Command Line Upgrade
Also available as:
PDF
loading table of contents...

Configure, Start, and Validate Apache Flume

  1. If you have not already done so, upgrade Apache Flume. On the Flume host machine, run the following command:

    • For RHEL/CentOS/Oracle Linux:

      yum upgrade flume

    • For SLES :

      zypper update flume

      zypper remove flume

      zypper se -s flume

      You should see Flume in the output.

      Install Flume:

      zypper install flume

    • For Ubuntu/Debian:

      apt-get install flume

  2. To confirm that Flume is working correctly, create an example configuration file. The following snippet is a sample configuration that can be set using the properties file. For more detailed information, see the “Flume User Guide.”

    agent.sources = pstream 
    agent.channels = memoryChannel
    agent.channels.memoryChannel.type = memory 
    
    agent.sources.pstream.channels = memoryChannel 
    agent.sources.pstream.type = exec 
    agent.sources.pstream.command = tail -f /etc/passwd 
    
    agent.sinks = hdfsSink
    agent.sinks.hdfsSink.type = hdfs 
    agent.sinks.hdfsSink.channel = memoryChannel
    agent.sinks.hdfsSink.hdfs.path = hdfs://tmp/flumetest 
    agent.sinks.hdfsSink.hdfs.fileType = SequenceFile 
    agent.sinks.hdfsSink.hdfs.writeFormat = Text

    The source here is defined as an exec source. The agent runs a given command on startup, which streams data to stdout, where the source gets it. The channel is defined as an in-memory channel and the sink is an HDFS sink.
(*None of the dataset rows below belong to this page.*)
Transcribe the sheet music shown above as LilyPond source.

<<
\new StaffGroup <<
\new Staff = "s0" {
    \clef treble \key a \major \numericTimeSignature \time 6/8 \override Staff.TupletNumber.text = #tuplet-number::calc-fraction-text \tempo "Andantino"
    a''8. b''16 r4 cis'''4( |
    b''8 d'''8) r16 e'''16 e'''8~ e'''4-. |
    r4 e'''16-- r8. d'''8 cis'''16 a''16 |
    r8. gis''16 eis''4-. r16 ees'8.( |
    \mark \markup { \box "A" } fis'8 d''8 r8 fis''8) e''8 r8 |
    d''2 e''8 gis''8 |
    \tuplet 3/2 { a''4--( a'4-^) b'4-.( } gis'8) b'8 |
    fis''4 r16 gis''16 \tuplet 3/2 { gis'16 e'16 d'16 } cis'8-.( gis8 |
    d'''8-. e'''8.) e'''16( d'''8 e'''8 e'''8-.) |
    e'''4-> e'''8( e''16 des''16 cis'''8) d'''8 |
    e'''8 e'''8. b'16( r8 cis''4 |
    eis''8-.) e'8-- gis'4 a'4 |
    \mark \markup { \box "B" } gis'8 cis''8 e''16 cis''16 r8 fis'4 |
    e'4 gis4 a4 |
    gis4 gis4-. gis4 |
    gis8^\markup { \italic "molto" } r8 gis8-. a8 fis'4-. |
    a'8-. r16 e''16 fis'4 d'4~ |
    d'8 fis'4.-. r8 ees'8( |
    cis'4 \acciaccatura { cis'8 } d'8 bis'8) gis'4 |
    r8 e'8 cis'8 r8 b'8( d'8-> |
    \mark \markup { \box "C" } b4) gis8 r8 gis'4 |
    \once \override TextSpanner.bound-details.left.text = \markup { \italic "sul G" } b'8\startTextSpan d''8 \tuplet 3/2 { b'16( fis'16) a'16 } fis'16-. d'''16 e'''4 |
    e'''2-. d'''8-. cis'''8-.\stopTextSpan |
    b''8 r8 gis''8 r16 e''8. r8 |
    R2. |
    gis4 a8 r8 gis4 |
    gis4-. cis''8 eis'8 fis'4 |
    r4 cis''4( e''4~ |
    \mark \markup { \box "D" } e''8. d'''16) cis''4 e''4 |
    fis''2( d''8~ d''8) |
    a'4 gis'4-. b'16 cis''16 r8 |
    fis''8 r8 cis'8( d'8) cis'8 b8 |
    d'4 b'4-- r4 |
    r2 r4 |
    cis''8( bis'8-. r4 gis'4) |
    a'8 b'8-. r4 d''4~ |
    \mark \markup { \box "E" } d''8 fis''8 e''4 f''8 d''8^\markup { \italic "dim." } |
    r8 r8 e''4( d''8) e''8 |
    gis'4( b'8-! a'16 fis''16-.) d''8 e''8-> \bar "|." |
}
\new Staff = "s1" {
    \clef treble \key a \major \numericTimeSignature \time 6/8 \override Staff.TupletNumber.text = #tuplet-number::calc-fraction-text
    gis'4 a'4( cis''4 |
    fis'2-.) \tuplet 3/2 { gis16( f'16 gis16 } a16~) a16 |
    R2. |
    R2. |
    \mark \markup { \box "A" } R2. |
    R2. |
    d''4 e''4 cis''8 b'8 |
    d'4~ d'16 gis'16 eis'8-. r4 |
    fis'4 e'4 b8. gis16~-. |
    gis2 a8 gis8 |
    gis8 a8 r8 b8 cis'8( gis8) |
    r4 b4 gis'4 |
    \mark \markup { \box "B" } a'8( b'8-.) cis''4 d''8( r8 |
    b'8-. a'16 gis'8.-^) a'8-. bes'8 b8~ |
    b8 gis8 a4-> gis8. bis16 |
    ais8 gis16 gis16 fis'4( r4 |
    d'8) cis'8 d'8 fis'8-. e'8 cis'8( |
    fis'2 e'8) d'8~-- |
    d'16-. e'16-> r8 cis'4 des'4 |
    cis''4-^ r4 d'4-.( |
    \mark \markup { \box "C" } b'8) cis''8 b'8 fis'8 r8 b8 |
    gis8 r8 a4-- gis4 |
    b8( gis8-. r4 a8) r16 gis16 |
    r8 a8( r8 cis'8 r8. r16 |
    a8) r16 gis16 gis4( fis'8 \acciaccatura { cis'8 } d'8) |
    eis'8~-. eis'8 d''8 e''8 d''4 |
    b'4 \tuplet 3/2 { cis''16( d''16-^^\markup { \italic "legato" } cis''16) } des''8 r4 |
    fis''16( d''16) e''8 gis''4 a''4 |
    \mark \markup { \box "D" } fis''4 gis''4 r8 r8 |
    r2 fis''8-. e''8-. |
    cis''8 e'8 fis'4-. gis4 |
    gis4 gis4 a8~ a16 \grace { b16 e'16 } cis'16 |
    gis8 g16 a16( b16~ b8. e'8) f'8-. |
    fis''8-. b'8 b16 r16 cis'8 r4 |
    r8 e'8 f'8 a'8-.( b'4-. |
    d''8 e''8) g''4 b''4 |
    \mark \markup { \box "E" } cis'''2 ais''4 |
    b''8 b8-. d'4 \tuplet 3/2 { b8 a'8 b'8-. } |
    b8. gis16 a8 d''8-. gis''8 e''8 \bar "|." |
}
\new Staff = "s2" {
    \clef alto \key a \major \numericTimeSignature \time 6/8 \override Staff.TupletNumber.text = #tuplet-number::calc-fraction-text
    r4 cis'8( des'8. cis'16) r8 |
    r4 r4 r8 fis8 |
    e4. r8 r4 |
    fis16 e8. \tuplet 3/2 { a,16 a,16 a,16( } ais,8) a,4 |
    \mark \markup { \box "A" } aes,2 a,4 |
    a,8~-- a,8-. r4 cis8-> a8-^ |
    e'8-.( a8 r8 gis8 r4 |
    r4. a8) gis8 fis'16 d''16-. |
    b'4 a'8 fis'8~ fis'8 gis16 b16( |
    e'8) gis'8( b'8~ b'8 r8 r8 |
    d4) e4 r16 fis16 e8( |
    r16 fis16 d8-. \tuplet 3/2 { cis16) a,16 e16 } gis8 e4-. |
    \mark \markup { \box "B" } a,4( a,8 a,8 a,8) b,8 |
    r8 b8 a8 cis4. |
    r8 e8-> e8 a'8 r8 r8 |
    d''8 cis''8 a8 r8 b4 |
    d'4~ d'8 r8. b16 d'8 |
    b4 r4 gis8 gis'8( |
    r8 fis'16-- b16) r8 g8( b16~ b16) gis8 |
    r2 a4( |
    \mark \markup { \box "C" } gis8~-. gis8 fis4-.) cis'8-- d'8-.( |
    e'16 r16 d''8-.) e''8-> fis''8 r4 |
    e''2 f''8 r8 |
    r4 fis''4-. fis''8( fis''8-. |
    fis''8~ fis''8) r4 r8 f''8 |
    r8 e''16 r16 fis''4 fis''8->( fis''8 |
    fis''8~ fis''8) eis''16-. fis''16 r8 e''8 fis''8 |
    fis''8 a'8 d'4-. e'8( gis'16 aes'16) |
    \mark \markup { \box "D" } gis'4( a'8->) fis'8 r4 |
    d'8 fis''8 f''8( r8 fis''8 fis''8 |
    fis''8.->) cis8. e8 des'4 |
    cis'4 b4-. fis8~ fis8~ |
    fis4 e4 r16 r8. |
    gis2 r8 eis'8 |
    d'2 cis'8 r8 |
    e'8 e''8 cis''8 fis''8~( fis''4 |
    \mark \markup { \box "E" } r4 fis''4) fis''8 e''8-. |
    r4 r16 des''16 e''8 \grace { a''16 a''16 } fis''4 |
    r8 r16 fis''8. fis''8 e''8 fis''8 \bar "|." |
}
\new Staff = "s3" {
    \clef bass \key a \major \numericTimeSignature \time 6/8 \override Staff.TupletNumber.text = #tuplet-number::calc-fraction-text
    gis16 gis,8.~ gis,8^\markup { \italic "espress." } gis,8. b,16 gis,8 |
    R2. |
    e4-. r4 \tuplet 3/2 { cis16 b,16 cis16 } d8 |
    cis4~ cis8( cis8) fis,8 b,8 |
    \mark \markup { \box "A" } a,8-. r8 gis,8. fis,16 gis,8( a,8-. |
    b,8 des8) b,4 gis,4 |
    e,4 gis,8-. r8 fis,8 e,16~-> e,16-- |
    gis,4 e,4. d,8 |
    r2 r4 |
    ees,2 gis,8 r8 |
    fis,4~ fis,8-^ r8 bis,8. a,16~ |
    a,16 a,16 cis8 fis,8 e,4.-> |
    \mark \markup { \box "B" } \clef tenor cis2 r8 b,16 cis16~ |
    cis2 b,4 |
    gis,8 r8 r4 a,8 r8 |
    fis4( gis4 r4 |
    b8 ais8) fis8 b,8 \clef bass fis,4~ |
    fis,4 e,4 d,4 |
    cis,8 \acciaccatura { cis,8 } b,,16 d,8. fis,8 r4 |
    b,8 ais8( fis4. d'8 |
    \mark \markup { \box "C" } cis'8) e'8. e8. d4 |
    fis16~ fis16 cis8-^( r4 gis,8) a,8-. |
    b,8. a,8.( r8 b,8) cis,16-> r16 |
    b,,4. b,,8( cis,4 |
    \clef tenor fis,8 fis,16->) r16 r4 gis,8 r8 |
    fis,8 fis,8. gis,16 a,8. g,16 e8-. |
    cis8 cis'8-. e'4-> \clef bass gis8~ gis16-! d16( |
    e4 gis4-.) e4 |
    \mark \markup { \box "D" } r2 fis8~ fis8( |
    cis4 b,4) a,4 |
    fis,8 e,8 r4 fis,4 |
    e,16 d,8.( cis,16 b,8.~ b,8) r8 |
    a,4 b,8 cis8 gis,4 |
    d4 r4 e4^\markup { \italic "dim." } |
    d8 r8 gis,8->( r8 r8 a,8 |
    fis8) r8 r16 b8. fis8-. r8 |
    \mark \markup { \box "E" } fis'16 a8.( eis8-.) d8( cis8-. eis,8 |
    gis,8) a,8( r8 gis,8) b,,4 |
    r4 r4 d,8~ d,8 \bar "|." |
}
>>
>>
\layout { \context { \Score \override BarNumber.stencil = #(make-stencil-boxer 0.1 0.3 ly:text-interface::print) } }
  3. Given this configuration, you can start Flume by navigating to FLUME_HOME and executing the following command:

    $ bin/flume-ng agent --conf ./conf --conf-file example.conf --name a1 -Dflume.root.logger=INFO,console
    [Note]Note

    The directory specified for --conf agrument would include a shell script flume-env.sh and potentially a log4j properties file. In this example, we pass a Java option to force Flume to log to the console and we go without a custom environment script.

  4. After validating data in hdfs://tmp/flumetest, stop Flume and resore any backup files. Copy /etc/flume/conf to the conf directory in Flume hosts.